Worse still, public borrowings from the commercial banks were helped by massive liquidity injections by the central bank.

Such a policy was clearly counterproductive as it crowds out private investment on the one hand and erodes the effectiveness of monetary policy to control inflation on the other.

On the external sector, a combination of factors including weakening exports, shrinking foreign capital inflows including loans and aid, rising petroleum prices and approaching loan repayments has heightened Pakistan's vulnerability to balance of payments difficulties.

We feel that the latest observations of the PIDE about the state of the economy are truly poised and timely.

Most of the analysts agree that projections made earlier about the growth rate of the economy, size of the fiscal deficit and the outcome in the external sector during FY12 are no more valid due to certain negative developments during the course of the year.

There are now almost clear indications that the growth rate target of 4.2 percent is not likely to be achieved and the fiscal deficit target of 4.7 percent of GDP is certainly going to be missed.

The current account balance of the country, which was in surplus last year has already registered a deficit of over $2.6 billion by January, 2012 and there is no hope of a reversal in this trend in the remaining months of the year.

The C/A deficit, it may be mentioned, would have been much larger if home remittances had not jumped to a record level.

However, the sustainability of this source of financing is definitely a matter of contention, which tends to increase the vulnerability of the country to external shocks.

The PIDE, in our view, has also done a service by highlighting the shift in the mode of budgetary borrowings and its impact on the effectiveness of monetary policy.

Up to now, most of the comments on this policy change had revolved around curtailment of credit to the private sector and the increase in lending rates.

Hopefully, policy-makers and other analysts would now be in a better position to understand and appreciate the existence or accentuation of price pressures in the economy at a time when monetary policy of the country as denoted by the level of discount/bank rate was kept reasonably tight.

What blunted the efficacy of such a policy was obviously consistent injection of liquidity by the State Bank through the commercial banks to satisfy the unending appetite of the government for finances to bridge its budget deficit.

Contrary to the established practice, it also suited the commercial banks to assume an intermediary role between the central bank and the government because it provided them the opportunity to earn higher profits without raising their own resources and taking undue risks.

Clearly, the PIDE report has been released at the right time and is specifically meant to warn the government that the economy of the country is in a poor shape and cannot sustain the burden of populist measures which seems to be a preferred strategy at the moment to influence the outcome in the coming elections.

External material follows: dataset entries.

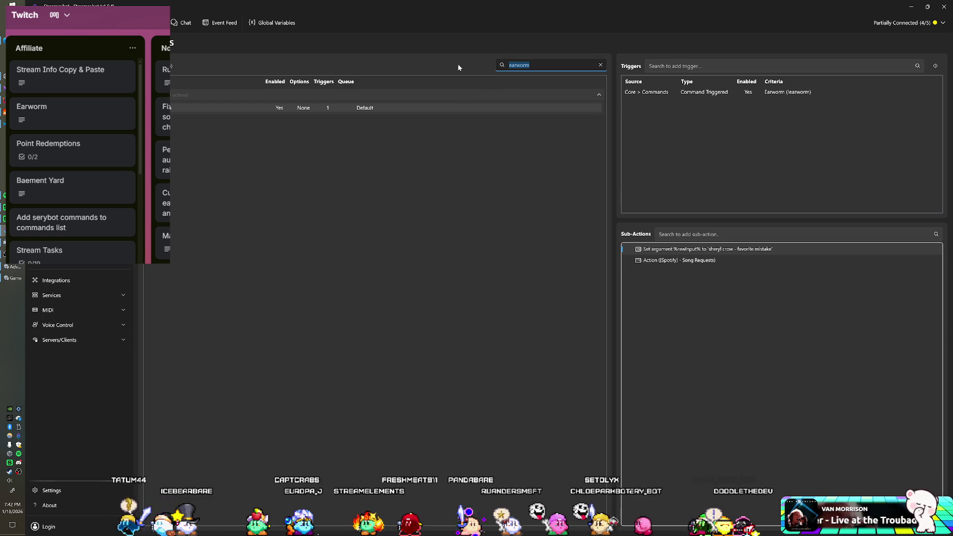
{"action": "type", "text": "liza"}
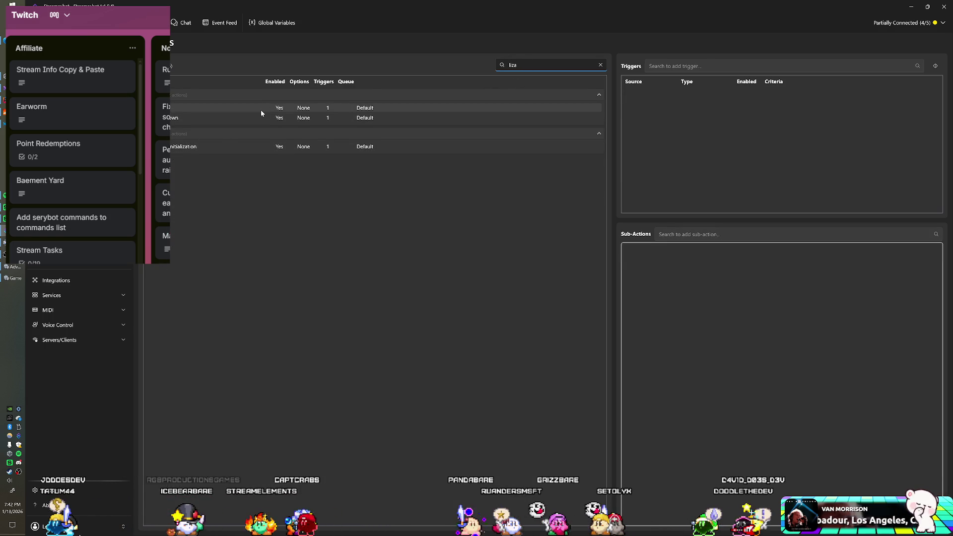
{"action": "left_click", "coordinate": [330, 109]}
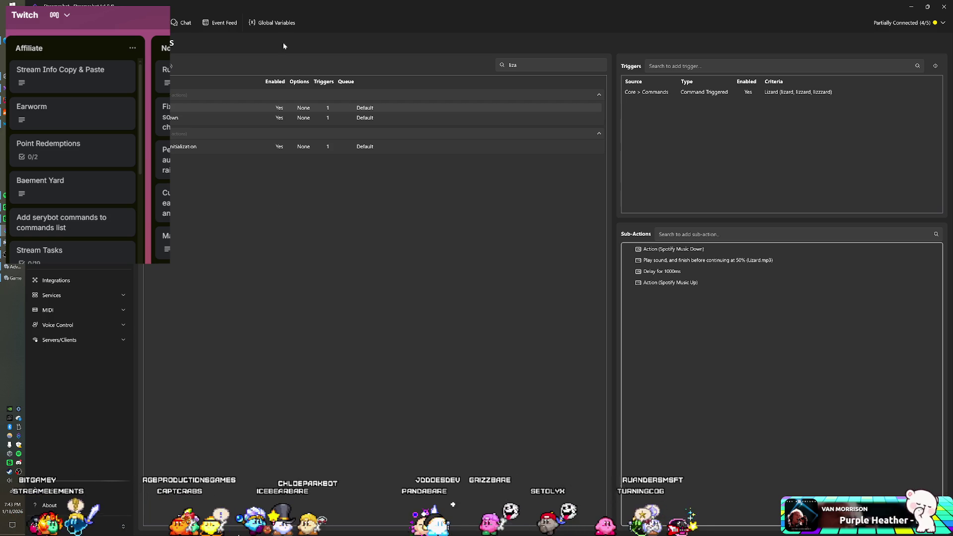
{"action": "left_click", "coordinate": [277, 22]}
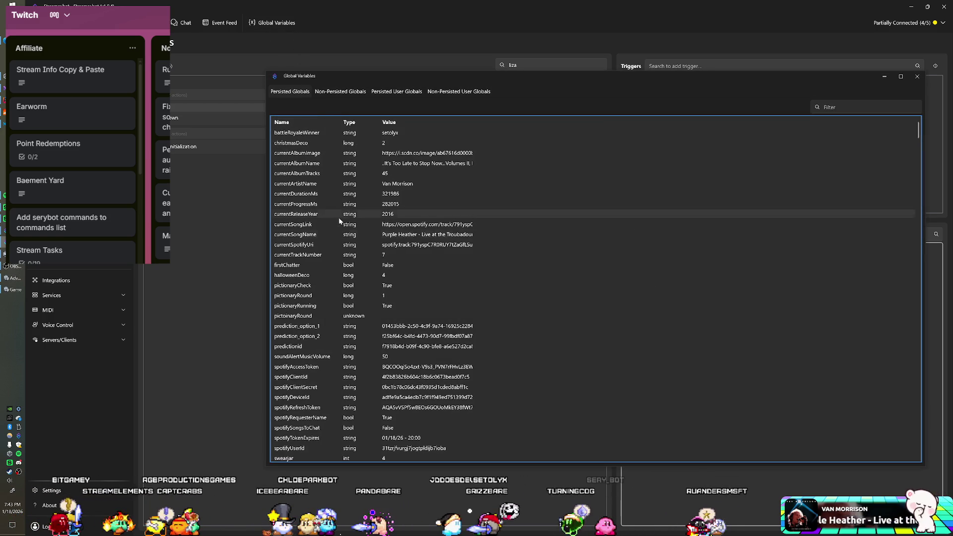
{"action": "scroll", "coordinate": [339, 218], "scroll_direction": "down", "scroll_amount": 1}
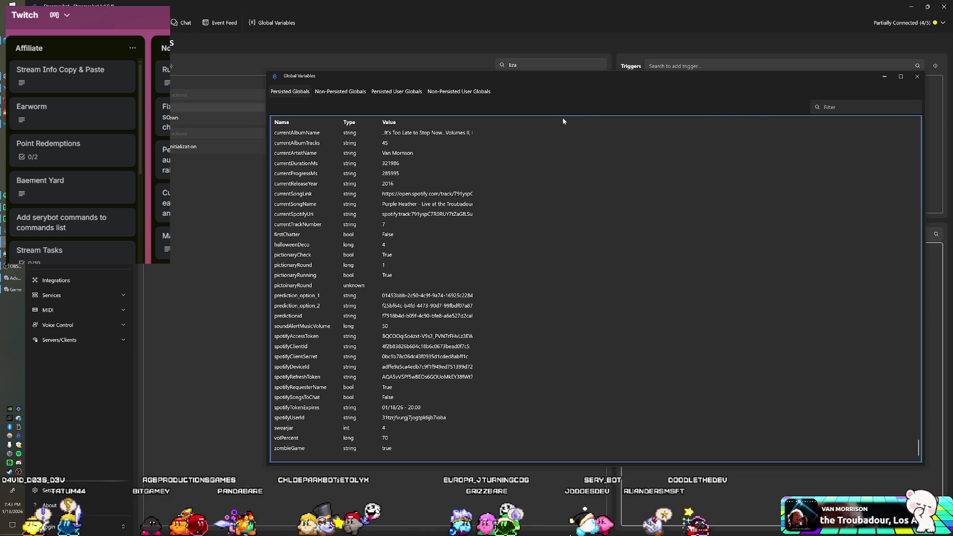
- Add a persisted global 'turnedUp' with value false and AutoType, then close the list
{"action": "right_click", "coordinate": [529, 244]}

Such a mindset is of course sad and would destabilise the economy further, with the result that the incoming government would have to make greater efforts and adopt harsher measures to rehabilitate the economy and put it on a sustainable path of development.

Obviously, it would have been much better to leave the house in good order and set a worthy precedent to be followed by others but in the present circumstances, this seems to be no more than wishful thinking.

Anyhow, the PIDE has done its professional duty and we could only hope that its observations and advice are somehow able to strike the right chords in the right quarters.